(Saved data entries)
_____
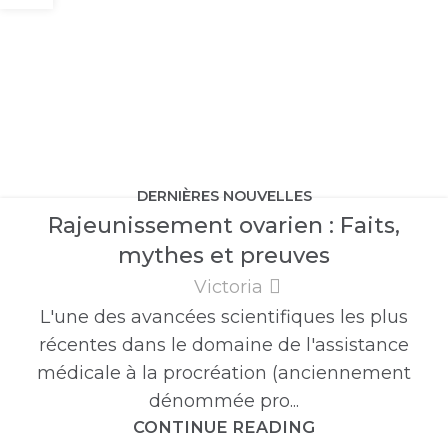
DERNIÈRES NOUVELLES
Rajeunissement ovarien : Faits,
mythes et preuves
Victoria
L'une des avancées scientifiques les plus
récentes dans le domaine de l'assistance
médicale à la procréation (anciennement
dénommée pro...
CONTINUE READING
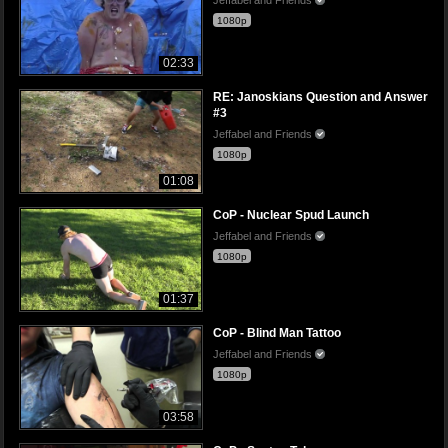
1080p
02:33
RE: Janoskians Question and Answer
#3
Jeffabel and Friends
1080p
01:08
CoP - Nuclear Spud Launch
Jeffabel and Friends
1080p
01:37
CoP - Blind Man Tattoo
Jeffabel and Friends
1080p
03:58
_____
PROBLEM: If an entry above holds a picture, leave that picture out and print the rest exactly.

SOLVED EXERCISE:
DERNIÈRES NOUVELLES
Rajeunissement ovarien : Faits,
mythes et preuves
Victoria
L'une des avancées scientifiques les plus
récentes dans le domaine de l'assistance
médicale à la procréation (anciennement
dénommée pro...
CONTINUE READING
1080p
02:33
RE: Janoskians Question and Answer
#3
Jeffabel and Friends
1080p
01:08
CoP - Nuclear Spud Launch
Jeffabel and Friends
1080p
01:37
CoP - Blind Man Tattoo
Jeffabel and Friends
1080p
03:58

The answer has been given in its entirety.